Honestly, what we need is a “trust me, bro” facility, but applying to this, which Ada refuses to do. What’s really being highlighted here is that the expectation to protect the coder from themselves creates an inherent conflict when standards require it. These types of standards are created sparingly (so in this case, such a keyword would only really necessarily be useful for utf8). The ARG issue conversation highlights the fact that the reason this doesn’t already exist in Ada is largely because they want the compiler (GNAT inevitably) to check the values are valid UTF8 values (instead of requesting impossible code pages or leaving dangling code pages without entries) and they know that’s a lot of work. Instead of just accepting that maybe that’s not their job, since it would prevent any expansion in the future (which we all like to say wouldn’t happen, but supposedly we wouldn’t need more than 1MB of RAM either) and sine it’s really not their job.

dmitry-kazakov · December 24, 2025, 12:27pm

No. Unchecked conversion takes the representation as-is.

Converting a Unicode wide literal to UTF-8 encoded String is a proper conversion. You can have that (with -gnatW8):

  with Strings_Edit.UTF8.Handling;  use Strings_Edit.UTF8.Handling;

  S : String := To_UTF8 (Wide_String'("Привет"));

or shorter than in most languages:

  function "+" (S : Wide_String) return String renames To_UTF8;
  S : String := +"Привет";

krischik · January 3, 2026, 7:29pm

We already have a UTF-8 string: Ada.Strings.UTF_Encoding.UTF_8_String. I use that regularly — as I use the string type most suitable to the problem at hand. There is also an Ada.Strings.UTF_Encoding.UTF_String and a Ada.Strings.UTF_Encoding. UTF_16_Wide_String.

Before sending or saving them I convert the back to back to UTF-8. And at that point you can add a BOM (also part of Ada.Strings.UTF_Encoding) - a byte order mark so encoding is clear. But the GNAT’s implementation of Ada.Text_IO does most of that anyway.

We are probably fine with 32 bit Wide_Wide_Characters until the extraterrestrials arrive and we have to incorporate all the languages for the local group.

That’s for compilation only.

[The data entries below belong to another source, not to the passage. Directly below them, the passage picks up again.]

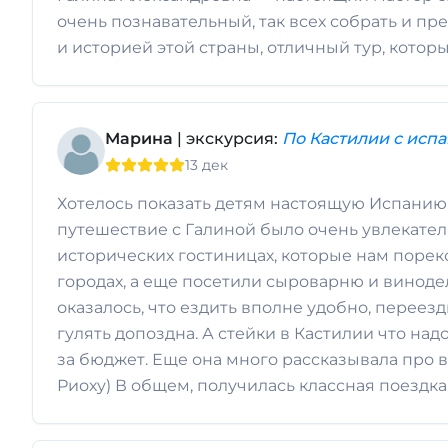
очень познавательный, так всех собрать и пр
и историей этой страны, отличный тур, которы
Марина
| экскурсия:
По Кастилии с исп
13 дек
Хотелось показать детям настоящую Испанию
путешествие с Галиной было очень увлекател
исторических гостиницах, которые нам пореко
городах, а еще посетили сыроварню и виноде
оказалось, что ездить вполне удобно, переез
гулять допоздна. А стейки в Кастилии что на
за бюджет. Еще она много рассказывала про в
Риоху) В общем, получилась классная поездк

When you program is running you can load any text you like and then use Ada.Strings.UTF_Encoding.Conversions to convert it into any format that us convenient to you.

dmitry-kazakov · January 3, 2026, 8:13pm

Not quite. UTF_8_String is nothing but “renaming” of a String. See ARM A.4.11 6/3

subtype UTF_8_String is String;

Unfortunately the standard library lacks the vital operations like scanning a UTF-8 string forward and backward, the only operations one actually needs when dealing with UTF-8.